DIRECTIONS:
1. Set down, word for word, the part of the particle physics article starting with "Our best understanding" and going on through "blocks of matter.".
2. Take the article on the Large Hadron Collider and the Standard Model further, beginning after its last sentence.

This is the primary, guiding theory of particle physics, developed in the 1970s – but there are issues with it, as it fails to explain some aspects of physics.
A general view of the Large Hadron Collider (LHC) experiment during a media visit at the Organization for Nuclear Research (CERN) in 2014
Data collected during one LHC experiment appeared to show that particles can behave in a way not explained by the standard model, which also doesn’t explain dark matter.
This experiment, into the decay of particles known as beauty quarks, found they turned into muons 15 per cent less often than predicted.
This suggests there is an unknown factor at play in the universe, and many suspect it is a new type of force tipping the scales. The team plan to run the experiment again using the more sensitive equipment on the revamped LHC.
‘The stakes are extremely high,’ Dr Mitesh Patel, a particle physicist at Imperial College London in charge of the original experiment, told the Guardian.
This 2018 photo made available by CERN shows the LHCb Muon system at the European Organization for Nuclear Research Large Hadron Collider facility outside of Geneva
EXPLAINED: THE STANDARD MODEL OF PHYSICS
The theories and discoveries of thousands of physicists since the 1930s have resulted in a remarkable insight into the structure of matter.
Everything in the universe is found to be made from a few basic building blocks called fundamental particles, governed by four fundamental forces.
Our best understanding of how these particles and three of the forces are related to each other is encapsulated in the Standard Model.
All matter around us is made of elementary particles, the building blocks of matter.
These particles occur in two basic types called quarks and leptons. Each consists of six particles, which are related in pairs, or ‘generations’.
All stable matter in the universe is made from particles that belong to the first generation. Any heavier particles decay to the next most stable level.
There are also four fundamental forces at work in the universe: the strong force, the weak force, the electromagnetic force, and the gravitational force.
The Standard Model includes the electromagnetic, strong and weak forces and all their carrier particles, and explains well how these forces act on all of the matter particles.
However, the most familiar force in our everyday lives, gravity, is not part of the Standard Model, and fitting gravity comfortably into this framework has proved to be a difficult challenge.
‘If we confirm this, it will be a revolution of the kind we’ve not seen – certainly in my lifetime. You don’t want to mess it up.’
In 2018 the team suggested the odds of the discovery they made happening by chance was one in a thousand, but for a new force of nature to be declared, the gold standard is one in 3.5 million.
So they need more data to prove it wasn’t just a glitch in the equipment or the experiment design.
This latest upgrade marks the start of the third run of the LHC, and included the installation of more powerful magnets that squeeze protons inside the collider into denser beams – increasing the collision rate of particles.
Scientists will be able to use this to observe more events, rarer events and do so with much more precision than would previously have been possible.

DATASET SECTION:
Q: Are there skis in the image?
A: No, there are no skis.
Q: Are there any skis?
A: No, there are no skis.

OUTPUTS BY TASK:
1.
Our best understanding of how these particles and three of the forces are related to each other is encapsulated in the Standard Model.
All matter around us is made of elementary particles, the building blocks of matter.

2.
Mike Lamont, CERN’s Director for Accelerators and Technology, said the LHC will operate at an even higher energy and, thanks to major improvements in the injector complex, it will deliver significantly more data to the upgraded LHC experiments.
Teams across the world have helped the Large Hadron Collider reach record-breaking energy levels for its third physics run.
UK teams have led a series of vital work packages to improve the performance of each of the LHC’s four main instruments.
The UK’s contributions to the upgrade are worth more than £25 million, funded by the Science and Technology Facilities Council (STFC).
Executive Chair of STFC and particle physicist Professor Mark Thomson said this continues a ‘strong and fruitful’ relationship between the UK and CERN.
‘It will never cease to impress me how our scientists and engineers, with their incredible skill and expertise, can continue to improve these cutting-edge facilities using ever-more innovative technologies.
‘The global science community will now eagerly await the results from the new run, which will probe some of the recent hints of new physics seen at the LHC and elsewhere.’
Science Minister George Freeman said: ‘Through our leading role in global projects of this scale the UK is building on a role as a global science superpower and helping retain the highest calibre of talented scientists in the UK.’
UK-LED ACTIVITIES AT THE LARGE HADRON COLLIDER
LHCb (Large Hadron Collider beauty)
The LHCb experiment studies the differences between matter and antimatter by investigating the decay of a type of particle called the ‘b quark’.
The collaboration has undergone a major technology upgrade to allow an increased collision rate of the LHC.
When the LHC restarts, the proton–proton collision rate at LHCb will be increased by a factor of five.
Vertex Locator (VELO) detector upgrade (UK universities of Glasgow, Liverpool, Manchester, Oxford and Warwick)
The UK leads development of the new VELO, which is designed to act like a camera taking ‘pictures’ 40 million times per second to image particles produced in the LHCb experiment.
The beauty particles, that give the experiment its name, travel only a few millimetres before decaying. The detector is located only 5 mm from the proton-proton collisions in order to identify these beauty particles.
RICH (Ring Imaging Cherenkov) particle identification (PID) system (UK universities Birmingham, Bristol, Cambridge, Edinburgh, Imperial College London, and STFC Rutherford Appleton Laboratory)
The ring-imaging Cherenkov (RICH) detectors, which determine particles’ identities, are equipped with new photon detectors, mechanics and mirrors.
Cones of light are emitted by travelling particles and are deflected and focussed onto an array of detectors. The new system will perform in an environment of much larger particle densities.
ALICE (A Large Ion Collider Experiment)
ALICE is a heavy-ion detector used to characterise a specific state of matter created under extreme temperature and energy density – quark-gluon plasma.
The ALICE-UK Collaboration plays a leading role in the ALICE Upgrade at the LHC. ALICE-UK has developed and built upgrades for the Central Trigger Processor (CTP) and the Inner Tracking System (ITS).
ATLAS (A Toroidal LHC Apparatus)
ATLAS is a general-purpose detector designed to record high-energy particle collisions of the LHC.
· Upgraded Level 1 Calorimeter Trigger
The calorimeter upgrade aim is to keep a low trigger rate, thanks to the background rejection, and to keep low thresholds, thanks to the higher geometrical resolution. UK groups have led these activities.
· Upgraded High Level Trigger
The UK group leads the placement of new data read-out boards along with new multi-threaded software to maximise the efficiency and flexibility of current data-taking.
· Analysis upgrades
The UK group leads the creation of innovative new data-taking streams which will allow novel analyses to take place.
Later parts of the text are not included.